### Cosa farai:
1. In quale città si è svolta la Giornata di studio «Infanzia e malattie rare», secondo l'articolo sul messaggio della sottosegretaria Gambino?
2. Quali aggettivi riferiti alla «coscienza» compaiono nella citazione riportata dall'articolo sul messaggio della sottosegretaria Gambino? Elencali tutti.
3. Scrivi il seguito dell'articolo sul messaggio della sottosegretaria Gambino, a partire dall'ultima frase riportata.

### Sezione del documento:

------------------------------------------------------------------------

23 novembre 2018
FIAMC

La vera compassione, anima della medicina

Il messaggio della sottosegretaria Gambino al seminario internazionale sulle malattie rare

“La medicina non può essere ridotta ad un puro esercizio tecnologico di conoscenze e competenze scientifiche e professionali, né a protocolli d’intesa operativa tra i soggetti interessati, ma richiede di affrontare tutte le dimensioni della cura offerta e accolta dal paziente con una malattia rara in una prospettiva morale, cioè tesa ad affermare e a perseguire il bene della persona, nel rispetto e nella promozione della sua autonomia decisionale fondata sulla coscienza informata, certa e retta”.

È quanto ha scritto la sottosegretaria Gabriella Gambino nel suo messaggio rivolto ai partecipanti alla Giornata di studio “Infanzia e malattie rare” promossa dalla Federazione Internazionale delle Associazioni Mediche Cattoliche che si è svolta qualche giorno fa a Barcellona.

------------------------------------------------------------------------

### Dati forniti:
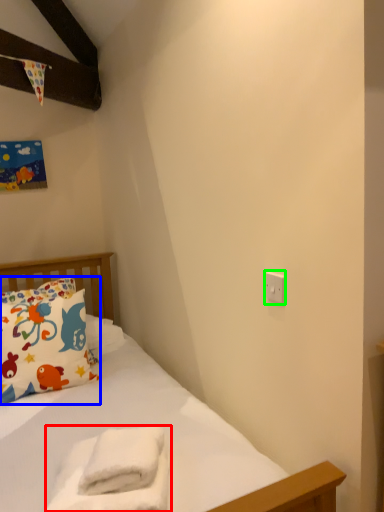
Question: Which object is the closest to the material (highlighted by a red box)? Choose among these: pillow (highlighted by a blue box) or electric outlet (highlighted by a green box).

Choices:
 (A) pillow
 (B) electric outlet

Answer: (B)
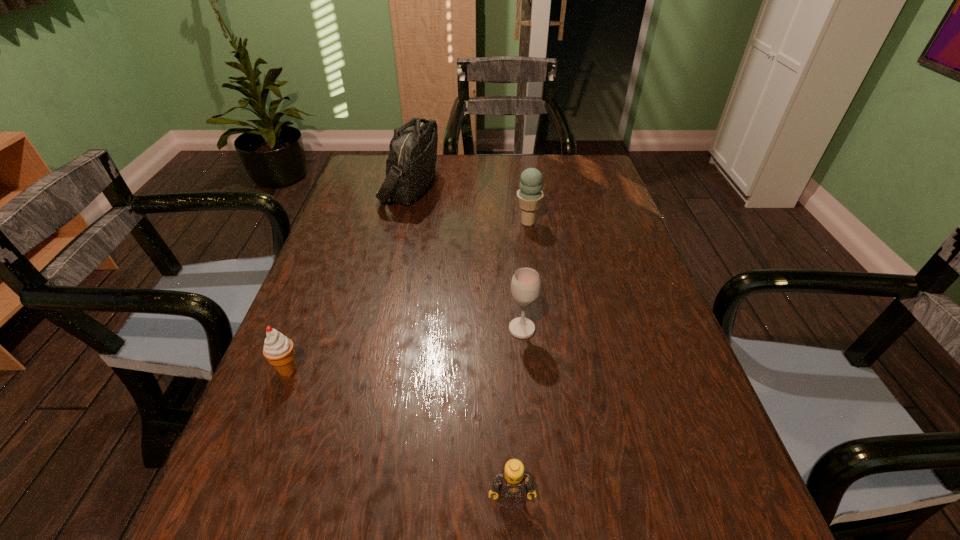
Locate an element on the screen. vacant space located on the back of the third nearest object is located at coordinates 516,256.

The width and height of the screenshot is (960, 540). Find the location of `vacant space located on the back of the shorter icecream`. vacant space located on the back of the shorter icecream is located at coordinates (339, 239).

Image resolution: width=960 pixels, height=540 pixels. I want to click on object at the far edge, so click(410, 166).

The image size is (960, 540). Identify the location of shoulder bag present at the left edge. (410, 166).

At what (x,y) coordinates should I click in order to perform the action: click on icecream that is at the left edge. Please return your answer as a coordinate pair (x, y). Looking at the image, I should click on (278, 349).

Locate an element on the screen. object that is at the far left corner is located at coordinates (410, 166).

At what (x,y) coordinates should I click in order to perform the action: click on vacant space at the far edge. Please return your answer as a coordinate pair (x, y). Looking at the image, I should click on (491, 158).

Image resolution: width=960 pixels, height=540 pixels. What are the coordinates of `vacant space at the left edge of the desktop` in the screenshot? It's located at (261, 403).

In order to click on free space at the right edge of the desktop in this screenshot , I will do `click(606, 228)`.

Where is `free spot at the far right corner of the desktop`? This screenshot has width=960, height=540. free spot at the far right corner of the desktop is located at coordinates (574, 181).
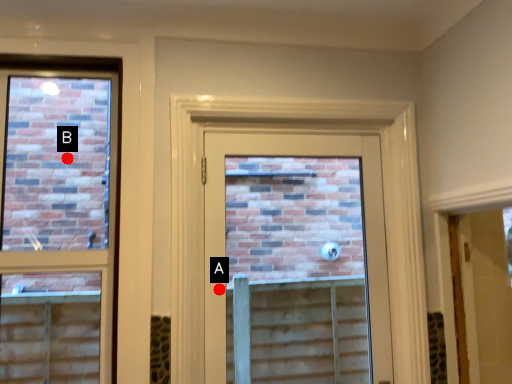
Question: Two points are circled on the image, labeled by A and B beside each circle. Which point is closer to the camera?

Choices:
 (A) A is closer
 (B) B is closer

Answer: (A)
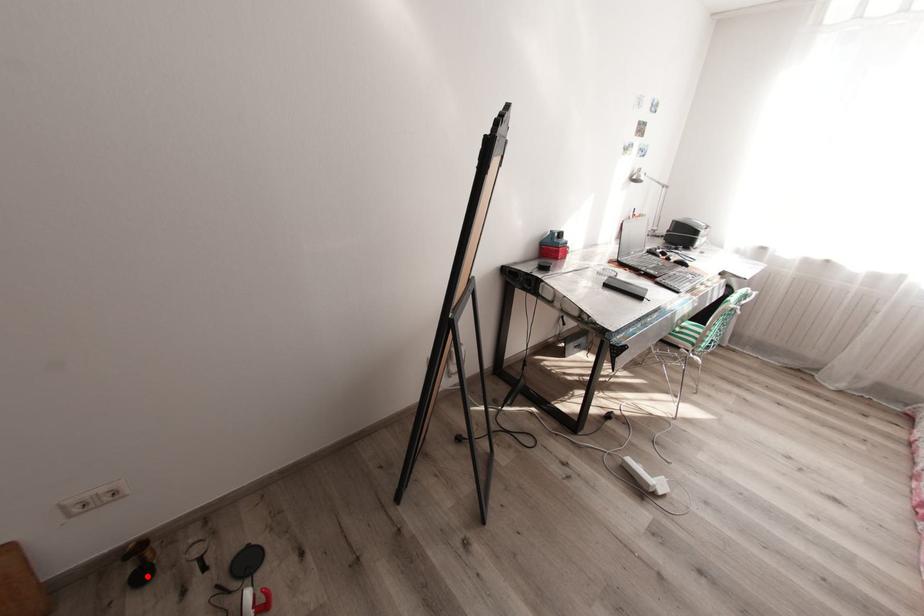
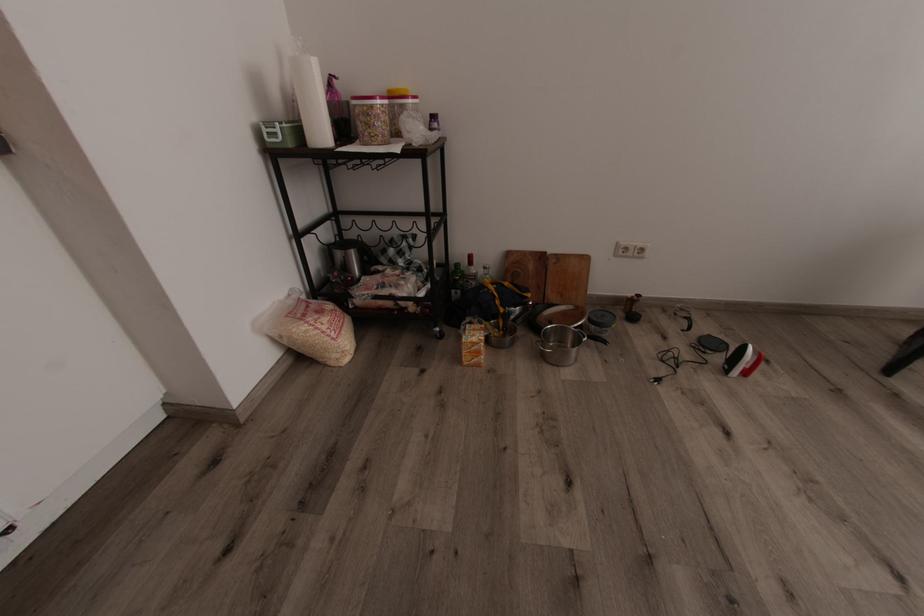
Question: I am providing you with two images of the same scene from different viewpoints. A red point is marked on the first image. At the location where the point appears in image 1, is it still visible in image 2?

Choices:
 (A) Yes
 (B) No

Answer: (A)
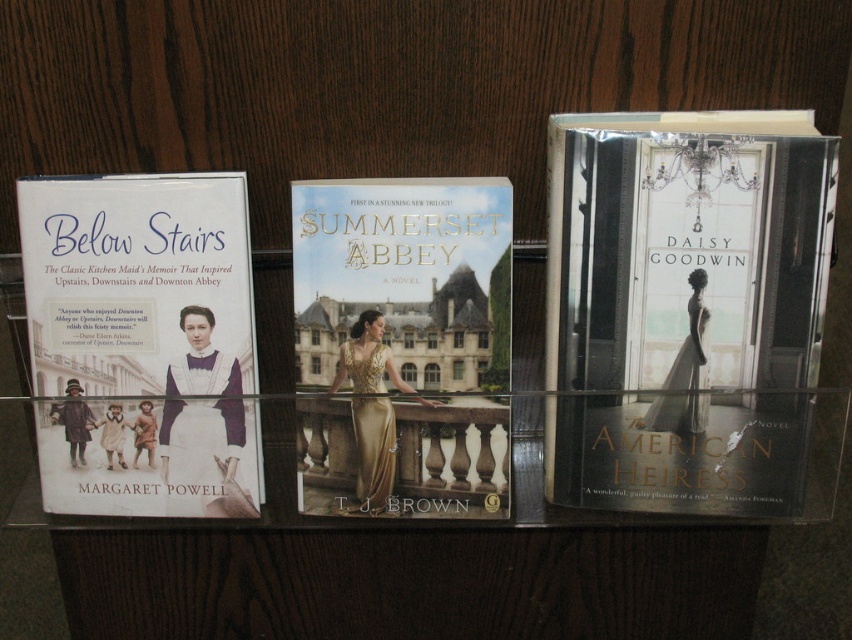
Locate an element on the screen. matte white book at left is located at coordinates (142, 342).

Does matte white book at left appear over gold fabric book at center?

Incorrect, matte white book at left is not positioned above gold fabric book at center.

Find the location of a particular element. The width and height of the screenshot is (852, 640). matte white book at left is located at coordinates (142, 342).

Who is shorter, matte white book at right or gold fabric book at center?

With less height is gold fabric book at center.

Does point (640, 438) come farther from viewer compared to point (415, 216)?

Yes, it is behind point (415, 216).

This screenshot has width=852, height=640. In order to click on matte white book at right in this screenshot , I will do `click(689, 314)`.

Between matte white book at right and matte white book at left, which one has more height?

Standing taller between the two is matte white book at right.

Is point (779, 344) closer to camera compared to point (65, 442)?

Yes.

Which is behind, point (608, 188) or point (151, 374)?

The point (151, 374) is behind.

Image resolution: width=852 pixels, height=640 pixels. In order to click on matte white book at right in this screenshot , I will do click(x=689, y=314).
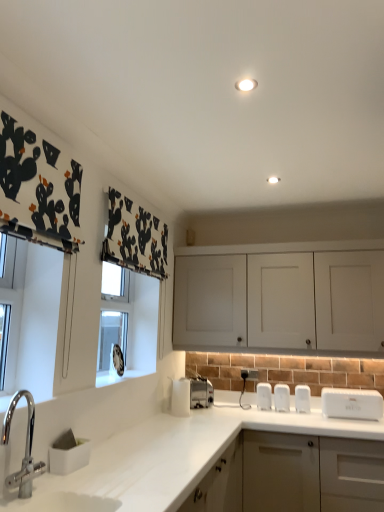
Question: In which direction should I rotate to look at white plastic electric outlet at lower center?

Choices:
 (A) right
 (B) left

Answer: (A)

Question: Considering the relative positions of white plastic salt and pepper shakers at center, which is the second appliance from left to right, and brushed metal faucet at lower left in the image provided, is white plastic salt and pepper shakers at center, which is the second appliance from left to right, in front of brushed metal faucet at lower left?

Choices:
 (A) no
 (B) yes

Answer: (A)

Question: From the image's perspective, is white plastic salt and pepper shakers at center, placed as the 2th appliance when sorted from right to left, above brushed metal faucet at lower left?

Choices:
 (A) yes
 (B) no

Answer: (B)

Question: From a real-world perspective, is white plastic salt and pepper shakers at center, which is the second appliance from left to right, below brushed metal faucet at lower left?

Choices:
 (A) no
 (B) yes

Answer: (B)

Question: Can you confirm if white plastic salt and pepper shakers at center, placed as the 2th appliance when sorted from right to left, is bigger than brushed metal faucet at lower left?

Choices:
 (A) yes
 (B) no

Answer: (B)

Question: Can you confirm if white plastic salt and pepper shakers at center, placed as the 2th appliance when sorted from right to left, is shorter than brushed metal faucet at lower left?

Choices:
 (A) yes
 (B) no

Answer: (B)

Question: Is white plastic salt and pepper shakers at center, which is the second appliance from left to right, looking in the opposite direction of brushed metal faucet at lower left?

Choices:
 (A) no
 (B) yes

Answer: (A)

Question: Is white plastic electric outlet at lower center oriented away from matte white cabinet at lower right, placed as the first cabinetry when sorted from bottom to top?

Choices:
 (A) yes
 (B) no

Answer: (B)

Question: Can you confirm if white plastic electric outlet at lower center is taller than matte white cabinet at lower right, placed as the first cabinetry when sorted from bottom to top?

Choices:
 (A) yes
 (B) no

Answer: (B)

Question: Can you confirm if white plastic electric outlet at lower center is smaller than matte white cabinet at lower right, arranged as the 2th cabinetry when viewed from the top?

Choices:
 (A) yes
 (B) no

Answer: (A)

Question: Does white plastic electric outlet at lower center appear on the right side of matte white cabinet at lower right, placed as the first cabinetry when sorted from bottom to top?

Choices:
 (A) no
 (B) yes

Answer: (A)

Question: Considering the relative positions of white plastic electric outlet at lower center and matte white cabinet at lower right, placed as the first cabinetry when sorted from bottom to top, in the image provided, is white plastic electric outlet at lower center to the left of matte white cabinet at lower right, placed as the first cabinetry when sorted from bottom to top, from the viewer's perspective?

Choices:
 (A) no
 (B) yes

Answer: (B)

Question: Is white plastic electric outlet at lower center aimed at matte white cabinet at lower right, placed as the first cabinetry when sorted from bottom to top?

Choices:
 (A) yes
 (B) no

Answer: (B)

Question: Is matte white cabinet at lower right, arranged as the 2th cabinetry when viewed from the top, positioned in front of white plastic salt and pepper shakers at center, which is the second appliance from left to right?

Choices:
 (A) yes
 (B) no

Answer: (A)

------------------------------------------------------------------------

### Risposte ai compiti:
1. A Barcellona.

2. informata, certa, retta

3.
“La distanza, difficile da colmare, tra le capacità diagnostiche delle malattie rare, che si incrementano molto rapidamente, e quelle terapeutiche, che faticano ad affiorare nella ricerca, non deve indurre – ha proseguito – nella tentazione di valutare la vita del concepito e del bambino, che ne sono affetti, come di minor dignità e valore umano, alimentando la ‘cultura dello scarto’, che si esprime anche nella forma dell’aborto eugenetico e della eutanasia neonatale o adulta: due inaccettabili forme di rifiuto della vita umana più debole, alimentate da ‘falsa pietà’ (San Giovanni Paolo II, Lettera enciclica Evangelium vitae, 66) o ‘falsa compassione’ (Francesco, Discorso all’Associazione Medici Cattolici Italiani, 15 novembre 2014)”.

“La vera compassione – ha concluso – che è l’anima della medicina, è soffrire-con, ci ha ricordato ancora papa Francesco nel 2016: non emargina, non umilia, non esclude, ma si fa carico, nella consapevolezza che ‘il valore sacro della vita del malato non scompare né si oscura mai, bensì risplende con più forza proprio nella sua sofferenza e nella sua vulnerabilità”. (Discorso ai dirigenti degli Ordini dei medici di Spagna e America Latina, 9 giugno 2016).